The damage to the Republican brand is profound. Tax cuts, energy independence, good-paying jobs was a message that had started resonating for the GOP. Pressure for quicker approval of the Keystone XL pipeline and its promise of another real step toward independence from oil from the Middle East began to divide the Democratic Party. Keeping Medicare reimbursement at current levels removed a possible attack line in 2012 campaign advertising. Unemployment Insurance expiration will only apply to the long-term unemployed, but the room for mis-understanding, reinforced once again by campaign messages, is huge.
Let’s see: “Republicans support a tax increase on working men and women, but refuse to increase taxes on billionaires.” “Republicans cut Medicare spending 27 per cent, forcing many doctors and hospitals to refuse Medicare patients.” “Republicans deny help to Americans laid off from their jobs.” You can conjure up the visuals accompanying those kinds of headlines.
The Hill ran a major story Monday on its front page about the Boehner tenure. One of the tenets of the story was, “His colleagues say his biggest triumph lies in having kept the GOP conference united” in opposing the culture of spending. That reminds us of how Custer kept his troops united in opposing the Indians at Little Big Horn.

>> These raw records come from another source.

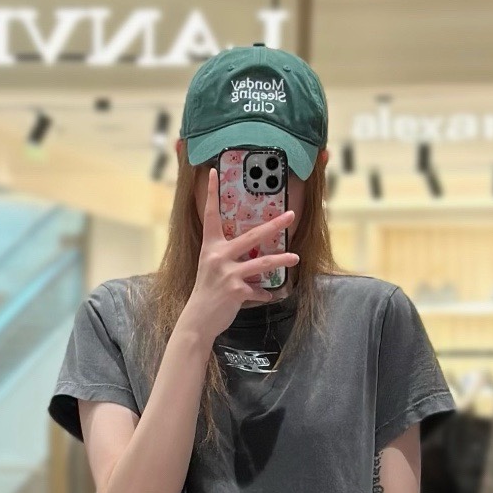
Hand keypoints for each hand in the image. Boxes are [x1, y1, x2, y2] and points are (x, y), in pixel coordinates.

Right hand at [182, 167, 298, 342]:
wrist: (197, 319)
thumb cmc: (206, 292)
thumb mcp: (211, 268)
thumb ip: (227, 257)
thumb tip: (250, 253)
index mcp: (210, 246)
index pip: (211, 215)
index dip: (211, 193)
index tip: (214, 173)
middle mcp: (218, 256)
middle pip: (251, 236)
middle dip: (274, 225)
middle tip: (291, 215)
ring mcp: (227, 273)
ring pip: (261, 263)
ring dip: (281, 260)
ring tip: (295, 257)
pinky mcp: (236, 290)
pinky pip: (257, 290)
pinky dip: (263, 293)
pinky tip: (268, 295)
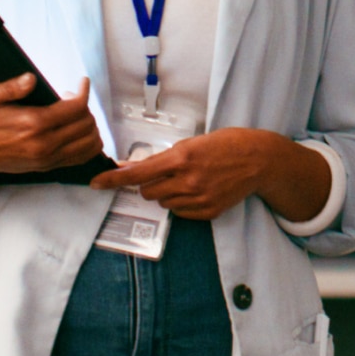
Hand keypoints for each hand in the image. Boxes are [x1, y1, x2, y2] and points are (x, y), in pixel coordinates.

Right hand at [0, 74, 102, 205]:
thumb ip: (12, 87)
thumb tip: (31, 78)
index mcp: (33, 123)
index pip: (76, 108)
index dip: (84, 92)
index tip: (82, 82)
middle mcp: (44, 144)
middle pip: (86, 125)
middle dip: (86, 107)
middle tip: (72, 97)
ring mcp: (47, 159)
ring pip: (88, 144)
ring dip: (89, 126)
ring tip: (75, 114)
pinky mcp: (46, 167)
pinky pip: (80, 159)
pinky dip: (88, 145)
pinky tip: (78, 131)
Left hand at [89, 128, 331, 221]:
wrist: (258, 160)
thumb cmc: (225, 144)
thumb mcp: (191, 143)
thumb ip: (163, 158)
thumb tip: (133, 168)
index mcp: (180, 158)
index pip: (138, 173)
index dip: (113, 180)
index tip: (96, 184)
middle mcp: (187, 180)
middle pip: (147, 191)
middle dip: (151, 183)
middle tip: (169, 173)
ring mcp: (198, 198)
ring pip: (163, 203)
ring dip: (167, 193)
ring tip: (190, 180)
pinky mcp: (208, 212)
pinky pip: (180, 212)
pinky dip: (182, 203)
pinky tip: (199, 190)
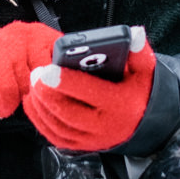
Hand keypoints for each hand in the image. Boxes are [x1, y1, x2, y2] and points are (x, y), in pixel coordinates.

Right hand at [0, 21, 60, 118]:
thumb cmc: (12, 66)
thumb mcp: (36, 62)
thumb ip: (55, 71)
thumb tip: (74, 90)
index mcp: (45, 35)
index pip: (64, 60)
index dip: (62, 81)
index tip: (60, 93)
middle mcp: (28, 34)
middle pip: (46, 75)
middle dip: (40, 93)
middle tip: (32, 95)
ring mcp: (8, 43)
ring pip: (26, 84)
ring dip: (21, 99)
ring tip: (16, 94)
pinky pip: (6, 91)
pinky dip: (6, 104)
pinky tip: (4, 103)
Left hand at [23, 26, 155, 150]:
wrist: (146, 122)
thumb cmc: (140, 90)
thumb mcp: (145, 69)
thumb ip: (138, 49)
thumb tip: (134, 32)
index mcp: (119, 104)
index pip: (89, 92)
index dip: (66, 80)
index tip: (48, 69)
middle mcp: (105, 126)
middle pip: (68, 111)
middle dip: (47, 93)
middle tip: (35, 74)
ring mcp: (93, 139)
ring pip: (59, 125)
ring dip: (41, 106)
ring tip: (33, 83)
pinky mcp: (83, 146)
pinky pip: (56, 136)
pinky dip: (41, 121)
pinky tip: (33, 102)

At the beginning of this year, we wrote that the Speaker had the worst job in town. Some of his leadership team seemed undependable. He had 87 new members, most of whom didn’t know budget authority from outlays, but wanted to cut the deficit. He had more than his share of new members who had almost no stake nor interest in making Congress work. Indeed, some of them said that they way to change Washington, D.C., was to raze Washington, D.C. They bragged that they had no interest in being re-elected. Some of them believed, almost as a matter of theology, that they were “The Elect.”
Just like the “Progressive Left” has paralyzed the Democratic House caucus, the new Republicans have frozen Congress. It doesn’t work … and both extremes are happy with that.
We hear often that the Speaker should simply find enough Democrats to pass controversial legislation, and leave about 80 or so House Republicans out in the cold. Only one problem exists with that notion: House Minority Leader Nancy Pelosi has absolutely no inclination to lobby her caucus to support any Republican initiative. The old saying goes like this: “When your enemy is knotting his own noose, leave him alone.” Pelosi has watched, probably with something between astonishment and amusement.
Seven continuing resolutions for appropriations, a downgrade by a major rating agency of American sovereign debt, three trips to the brink of serious government disruption—this legacy may well haunt many Republicans in November, 2012. Many of the newcomers were elected by less than 55 per cent in 2010, one of the best Republican years in more than a half century. Many were elected because of unusual turnout, very high enthusiasm among soft Republicans and independents, and the failure of younger and minority voters to turn up at the polls as they had in 2008. Apparently, these newcomers believed that every turnout on election days would resemble November, 2010. In 1980, Republicans won the Senate for the first time in decades. In 1986, every single one of those first-term Republicans lost except one.
As Tennessee Sen. Bob Corker, a serious and thoughtful Senator, said on CNBC this morning: “This has been awful,” when he was asked about the impact of the House GOP fiasco. We suspect that that judgment holds sway in the office of the Speaker this morning. In Politico this morning, Manu Raju and John Bresnahan write of the silence of Senate Minority Leader McConnell as this all unfolds. Most often, such silence speaks volumes.
A final note: alongside the theologians in both parties stand House members who believe that “if I can’t get my way, I will just throw a tantrum and vote no on everything.” Counselors who deal with teenagers often call similar behavior “acting out.” Republicans will argue, correctly, that Democrats do that, too. Here’s the difference—you are in the majority in the House. It’s your job to get the basics done at least.
Poor John Boehner, surrounded by too many members who “believe” and too many who “rebel.” He probably yearns for a few more who will help him govern.